HONG KONG (Reuters) - Shares of Cathay Pacific Airways Ltd <0293.HK> dropped more than 6 percent on Thursday to a nine-year low after it said data of about 9.4 million passengers of Cathay and its unit, Hong Kong Dragon Airlines Ltd, had been accessed without authorisation.
Cathay said late on Wednesday that in addition to 860,000 passport numbers and about 245,000 Hong Kong identity card numbers, the hackers accessed 403 expired credit card numbers and 27 credit card numbers with no card verification value (CVV).gi
The company said it initially discovered suspicious activity on its network in March 2018 and investigations in early May confirmed that certain personal data had been accessed.
Hong Kong's privacy commission on Thursday expressed serious concern over the data breach and urged the airline to notify passengers affected by the leak as soon as possible and explain details immediately.
Shares of Cathay Pacific slid more than 6 percent on Thursday to HK$9.95, their lowest in nine years. That compared with a 2 percent fall for the benchmark Hang Seng Index <.HSI>.
It was not immediately clear who was behind the data breach or what the information might be used for.
Cathay said the Hong Kong Police had been notified about the breach and that there was no evidence that any personal information had been misused.
The data breach comes as the airline is undergoing a turnaround designed to cut costs and increase revenue, after back-to-back years of losses, to allow it to better compete against rivals from the Middle East, mainland China and budget airlines.
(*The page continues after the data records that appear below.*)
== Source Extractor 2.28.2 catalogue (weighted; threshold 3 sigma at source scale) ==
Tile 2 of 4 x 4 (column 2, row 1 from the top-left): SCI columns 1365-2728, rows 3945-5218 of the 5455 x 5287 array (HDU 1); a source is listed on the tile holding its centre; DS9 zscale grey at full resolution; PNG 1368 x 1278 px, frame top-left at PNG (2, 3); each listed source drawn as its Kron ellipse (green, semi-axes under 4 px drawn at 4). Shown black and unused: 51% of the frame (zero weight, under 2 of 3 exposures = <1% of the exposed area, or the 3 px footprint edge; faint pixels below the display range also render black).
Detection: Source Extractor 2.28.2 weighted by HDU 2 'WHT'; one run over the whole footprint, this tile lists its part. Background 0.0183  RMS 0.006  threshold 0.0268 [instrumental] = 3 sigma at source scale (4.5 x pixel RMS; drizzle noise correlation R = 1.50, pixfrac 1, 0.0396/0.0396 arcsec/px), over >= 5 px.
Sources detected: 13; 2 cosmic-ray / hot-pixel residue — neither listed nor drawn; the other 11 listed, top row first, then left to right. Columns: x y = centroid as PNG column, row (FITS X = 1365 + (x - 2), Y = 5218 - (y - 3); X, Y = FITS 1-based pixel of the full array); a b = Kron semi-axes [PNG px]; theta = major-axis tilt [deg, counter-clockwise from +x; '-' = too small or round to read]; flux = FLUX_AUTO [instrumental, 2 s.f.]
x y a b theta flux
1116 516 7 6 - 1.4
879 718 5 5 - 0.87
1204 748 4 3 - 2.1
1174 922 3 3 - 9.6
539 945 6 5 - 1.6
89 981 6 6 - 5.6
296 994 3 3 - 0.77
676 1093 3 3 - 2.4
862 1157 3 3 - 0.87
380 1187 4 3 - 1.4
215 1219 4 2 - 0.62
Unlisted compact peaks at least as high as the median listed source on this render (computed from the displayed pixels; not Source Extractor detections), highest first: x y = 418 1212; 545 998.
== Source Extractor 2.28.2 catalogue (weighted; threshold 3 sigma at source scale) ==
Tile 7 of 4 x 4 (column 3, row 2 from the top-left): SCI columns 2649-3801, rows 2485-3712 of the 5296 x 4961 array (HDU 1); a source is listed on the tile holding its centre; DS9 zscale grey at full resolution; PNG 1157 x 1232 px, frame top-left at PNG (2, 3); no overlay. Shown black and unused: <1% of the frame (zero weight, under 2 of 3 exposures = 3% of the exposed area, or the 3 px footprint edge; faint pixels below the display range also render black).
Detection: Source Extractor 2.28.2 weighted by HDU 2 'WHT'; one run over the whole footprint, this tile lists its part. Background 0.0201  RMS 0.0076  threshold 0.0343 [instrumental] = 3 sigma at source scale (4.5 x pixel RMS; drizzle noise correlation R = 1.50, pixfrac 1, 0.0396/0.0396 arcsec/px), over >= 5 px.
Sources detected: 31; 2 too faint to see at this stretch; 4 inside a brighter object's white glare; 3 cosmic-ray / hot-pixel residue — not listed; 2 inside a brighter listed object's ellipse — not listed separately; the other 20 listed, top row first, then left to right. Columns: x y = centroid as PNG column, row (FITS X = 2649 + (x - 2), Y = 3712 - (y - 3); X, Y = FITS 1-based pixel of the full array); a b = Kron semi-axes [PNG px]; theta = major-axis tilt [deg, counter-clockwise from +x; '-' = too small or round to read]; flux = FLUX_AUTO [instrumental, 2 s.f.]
In August, Cathay Pacific posted a narrower half-year loss on a strong rise in airfares and cargo rates and flagged expectations for a better second half despite economic headwinds from mounting U.S.-China trade tensions.
The hack also comes more than a month after British Airways apologised over the theft of credit card details of hundreds of thousands of its customers over a two-week period in an attack on its website and app.